- _Records provided_
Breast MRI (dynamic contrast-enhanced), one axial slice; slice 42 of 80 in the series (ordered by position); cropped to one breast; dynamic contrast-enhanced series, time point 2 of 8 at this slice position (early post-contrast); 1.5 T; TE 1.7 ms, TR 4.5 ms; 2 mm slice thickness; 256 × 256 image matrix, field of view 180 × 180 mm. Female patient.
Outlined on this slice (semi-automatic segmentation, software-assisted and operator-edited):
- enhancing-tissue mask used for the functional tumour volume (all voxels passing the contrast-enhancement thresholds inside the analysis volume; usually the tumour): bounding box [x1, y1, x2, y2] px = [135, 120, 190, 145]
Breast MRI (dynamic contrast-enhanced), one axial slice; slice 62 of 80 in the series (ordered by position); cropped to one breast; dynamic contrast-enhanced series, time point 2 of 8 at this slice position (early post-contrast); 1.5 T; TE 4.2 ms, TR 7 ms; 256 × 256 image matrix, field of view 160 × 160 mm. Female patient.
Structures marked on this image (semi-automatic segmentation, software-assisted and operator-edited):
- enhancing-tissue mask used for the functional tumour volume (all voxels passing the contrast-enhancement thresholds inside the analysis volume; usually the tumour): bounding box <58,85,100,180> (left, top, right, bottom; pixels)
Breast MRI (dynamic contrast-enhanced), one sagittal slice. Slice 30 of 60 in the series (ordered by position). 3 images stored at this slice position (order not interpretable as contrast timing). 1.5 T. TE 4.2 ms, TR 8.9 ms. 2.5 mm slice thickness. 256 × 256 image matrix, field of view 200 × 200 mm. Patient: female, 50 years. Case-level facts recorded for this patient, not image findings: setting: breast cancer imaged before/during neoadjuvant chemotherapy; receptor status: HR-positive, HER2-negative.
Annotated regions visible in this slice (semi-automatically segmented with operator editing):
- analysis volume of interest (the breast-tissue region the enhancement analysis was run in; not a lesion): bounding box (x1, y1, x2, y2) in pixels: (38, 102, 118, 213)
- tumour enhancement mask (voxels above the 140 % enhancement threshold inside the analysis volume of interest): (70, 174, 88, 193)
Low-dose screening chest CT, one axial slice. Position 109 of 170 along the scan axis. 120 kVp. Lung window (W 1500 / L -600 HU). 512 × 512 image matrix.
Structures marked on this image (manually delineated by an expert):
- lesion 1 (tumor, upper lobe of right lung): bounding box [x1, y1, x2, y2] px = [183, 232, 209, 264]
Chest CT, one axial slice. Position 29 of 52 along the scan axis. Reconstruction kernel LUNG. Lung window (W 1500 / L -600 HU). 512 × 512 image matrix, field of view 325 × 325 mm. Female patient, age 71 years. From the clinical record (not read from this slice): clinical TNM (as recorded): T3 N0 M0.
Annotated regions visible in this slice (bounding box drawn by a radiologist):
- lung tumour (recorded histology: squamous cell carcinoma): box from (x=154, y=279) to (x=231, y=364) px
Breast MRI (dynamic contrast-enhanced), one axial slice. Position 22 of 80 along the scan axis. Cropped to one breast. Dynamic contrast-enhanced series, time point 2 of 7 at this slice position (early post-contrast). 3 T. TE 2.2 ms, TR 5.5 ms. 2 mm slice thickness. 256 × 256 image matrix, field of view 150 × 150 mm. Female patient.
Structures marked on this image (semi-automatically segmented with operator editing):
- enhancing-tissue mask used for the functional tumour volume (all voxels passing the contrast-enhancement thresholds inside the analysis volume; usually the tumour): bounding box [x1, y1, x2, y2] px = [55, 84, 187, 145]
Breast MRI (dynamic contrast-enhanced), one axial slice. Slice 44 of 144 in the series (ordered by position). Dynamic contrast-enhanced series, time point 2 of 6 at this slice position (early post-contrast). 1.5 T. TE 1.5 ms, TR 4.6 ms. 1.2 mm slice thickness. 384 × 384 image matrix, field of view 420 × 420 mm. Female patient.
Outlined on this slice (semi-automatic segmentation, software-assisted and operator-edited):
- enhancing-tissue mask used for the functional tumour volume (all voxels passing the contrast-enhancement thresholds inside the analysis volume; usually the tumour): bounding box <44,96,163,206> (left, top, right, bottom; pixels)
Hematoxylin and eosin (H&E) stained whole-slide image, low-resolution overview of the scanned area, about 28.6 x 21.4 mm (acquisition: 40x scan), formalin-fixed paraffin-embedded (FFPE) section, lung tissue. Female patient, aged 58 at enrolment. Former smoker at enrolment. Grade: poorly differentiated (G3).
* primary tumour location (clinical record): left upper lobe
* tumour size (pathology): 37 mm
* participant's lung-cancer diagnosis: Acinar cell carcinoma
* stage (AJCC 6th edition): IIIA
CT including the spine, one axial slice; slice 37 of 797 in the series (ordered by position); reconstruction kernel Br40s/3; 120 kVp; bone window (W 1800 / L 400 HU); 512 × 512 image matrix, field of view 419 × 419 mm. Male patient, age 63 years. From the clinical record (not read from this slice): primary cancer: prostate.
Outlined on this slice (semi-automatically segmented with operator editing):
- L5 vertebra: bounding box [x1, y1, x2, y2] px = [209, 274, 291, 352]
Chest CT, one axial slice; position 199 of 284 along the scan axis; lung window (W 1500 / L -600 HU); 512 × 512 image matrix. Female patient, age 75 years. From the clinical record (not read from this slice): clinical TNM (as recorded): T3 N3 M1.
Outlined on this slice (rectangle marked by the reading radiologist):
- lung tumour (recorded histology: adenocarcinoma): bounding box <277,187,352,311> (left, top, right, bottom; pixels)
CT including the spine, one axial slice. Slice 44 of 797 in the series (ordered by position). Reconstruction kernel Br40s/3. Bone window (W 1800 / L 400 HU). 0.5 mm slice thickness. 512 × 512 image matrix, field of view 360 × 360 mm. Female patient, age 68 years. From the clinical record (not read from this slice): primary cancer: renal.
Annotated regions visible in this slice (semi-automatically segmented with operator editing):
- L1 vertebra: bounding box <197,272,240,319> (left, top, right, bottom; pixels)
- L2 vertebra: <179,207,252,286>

- _What to work on_
Return all of the material above exactly as it stands.

- _Solution_
Breast MRI (dynamic contrast-enhanced), one axial slice; slice 42 of 80 in the series (ordered by position); cropped to one breast; dynamic contrast-enhanced series, time point 2 of 8 at this slice position (early post-contrast); 1.5 T; TE 1.7 ms, TR 4.5 ms; 2 mm slice thickness; 256 × 256 image matrix, field of view 180 × 180 mm. Female patient.
Outlined on this slice (semi-automatic segmentation, software-assisted and operator-edited):
- enhancing-tissue mask used for the functional tumour volume (all voxels passing the contrast-enhancement thresholds inside the analysis volume; usually the tumour): bounding box [x1, y1, x2, y2] px = [135, 120, 190, 145]
Breast MRI (dynamic contrast-enhanced), one axial slice; slice 62 of 80 in the series (ordered by position); cropped to one breast; dynamic contrast-enhanced series, time point 2 of 8 at this slice position (early post-contrast); 1.5 T; TE 4.2 ms, TR 7 ms; 256 × 256 image matrix, field of view 160 × 160 mm. Female patient.
Structures marked on this image (semi-automatic segmentation, software-assisted and operator-edited):
- enhancing-tissue mask used for the functional tumour volume (all voxels passing the contrast-enhancement thresholds inside the analysis volume; usually the tumour): bounding box <58,85,100,180> (left, top, right, bottom; pixels)
Breast MRI (dynamic contrast-enhanced), one sagittal slice. Slice 30 of 60 in the series (ordered by position). 3 images stored at this slice position (order not interpretable as contrast timing). 1.5 T. TE 4.2 ms, TR 8.9 ms. 2.5 mm slice thickness. 256 × 256 image matrix, field of view 200 × 200 mm. Patient: female, 50 years. Case-level facts recorded for this patient, not image findings: setting: breast cancer imaged before/during neoadjuvant chemotherapy; receptor status: HR-positive, HER2-negative.
Annotated regions visible in this slice (semi-automatically segmented with operator editing):
- analysis volume of interest (the breast-tissue region the enhancement analysis was run in; not a lesion): bounding box (x1, y1, x2, y2) in pixels: (38, 102, 118, 213)
- tumour enhancement mask (voxels above the 140 % enhancement threshold inside the analysis volume of interest): (70, 174, 88, 193)
Low-dose screening chest CT, one axial slice. Position 109 of 170 along the scan axis. 120 kVp. Lung window (W 1500 / L -600 HU). 512 × 512 image matrix.
Structures marked on this image (manually delineated by an expert):
- lesion 1 (tumor, upper lobe of right lung): bounding box [x1, y1, x2, y2] px = [183, 232, 209, 264]
Chest CT, one axial slice. Position 29 of 52 along the scan axis. Reconstruction kernel LUNG. Lung window (W 1500 / L -600 HU). 512 × 512 image matrix, field of view 325 × 325 mm. Female patient, age 71 years. From the clinical record (not read from this slice): clinical TNM (as recorded): T3 N0 M0.
Annotated regions visible in this slice (bounding box drawn by a radiologist):
- lung tumour (recorded histology: squamous cell carcinoma): box from (x=154, y=279) to (x=231, y=364) px
Breast MRI (dynamic contrast-enhanced), one axial slice. Position 22 of 80 along the scan axis. Cropped to one breast. Dynamic contrast-enhanced series, time point 2 of 7 at this slice position (early post-contrast). 3 T. TE 2.2 ms, TR 5.5 ms. 2 mm slice thickness. 256 × 256 image matrix, field of view 150 × 150 mm. Female patient.
Structures marked on this image (semi-automatically segmented with operator editing):
- enhancing-tissue mask used for the functional tumour volume (all voxels passing the contrast-enhancement thresholds inside the analysis volume; usually the tumour): bounding box [x1, y1, x2, y2] px = [55, 84, 187, 145]
Breast MRI (dynamic contrast-enhanced), one axial slice. Slice 44 of 144 in the series (ordered by position). Dynamic contrast-enhanced series, time point 2 of 6 at this slice position (early post-contrast). 1.5 T. TE 1.5 ms, TR 4.6 ms. 1.2 mm slice thickness. 384 × 384 image matrix, field of view 420 × 420 mm. Female patient.
Outlined on this slice (semi-automatic segmentation, software-assisted and operator-edited):
- enhancing-tissue mask used for the functional tumour volume (all voxels passing the contrast-enhancement thresholds inside the analysis volume; usually the tumour): bounding box <44,96,163,206> (left, top, right, bottom; pixels)
Hematoxylin and eosin (H&E) stained whole-slide image, low-resolution overview of the scanned area, about 28.6 x 21.4 mm (acquisition: 40x scan), formalin-fixed paraffin-embedded (FFPE) section, lung tissue. Female patient, aged 58 at enrolment. Former smoker at enrolment. Grade: poorly differentiated (G3).
* primary tumour location (clinical record): left upper lobe
* tumour size (pathology): 37 mm
* participant's lung-cancer diagnosis: Acinar cell carcinoma
* stage (AJCC 6th edition): IIIA
CT including the spine, one axial slice; slice 37 of 797 in the series (ordered by position); reconstruction kernel Br40s/3; 120 kVp; bone window (W 1800 / L 400 HU); 512 × 512 image matrix, field of view 419 × 419 mm. Male patient, age 63 years. From the clinical record (not read from this slice): primary cancer: prostate.
Outlined on this slice (semi-automatically segmented with operator editing):
- L5 vertebra: bounding box [x1, y1, x2, y2] px = [209, 274, 291, 352]
Chest CT, one axial slice; position 199 of 284 along the scan axis; lung window (W 1500 / L -600 HU); 512 × 512 image matrix. Female patient, age 75 years. From the clinical record (not read from this slice): clinical TNM (as recorded): T3 N3 M1.
Outlined on this slice (rectangle marked by the reading radiologist):
- lung tumour (recorded histology: adenocarcinoma): bounding box <277,187,352,311> (left, top, right, bottom; pixels)
CT including the spine, one axial slice. Slice 44 of 797 in the series (ordered by position). Reconstruction kernel Br40s/3. Bone window (W 1800 / L 400 HU). 0.5 mm slice thickness. 512 × 512 image matrix, field of view 360 × 360 mm. Female patient, age 68 years. From the clinical record (not read from this slice): primary cancer: renal.
Annotated regions visible in this slice (semi-automatically segmented with operator editing):
- L1 vertebra: bounding box <197,272,240,319> (left, top, right, bottom; pixels)
- L2 vertebra: <179,207,252,286>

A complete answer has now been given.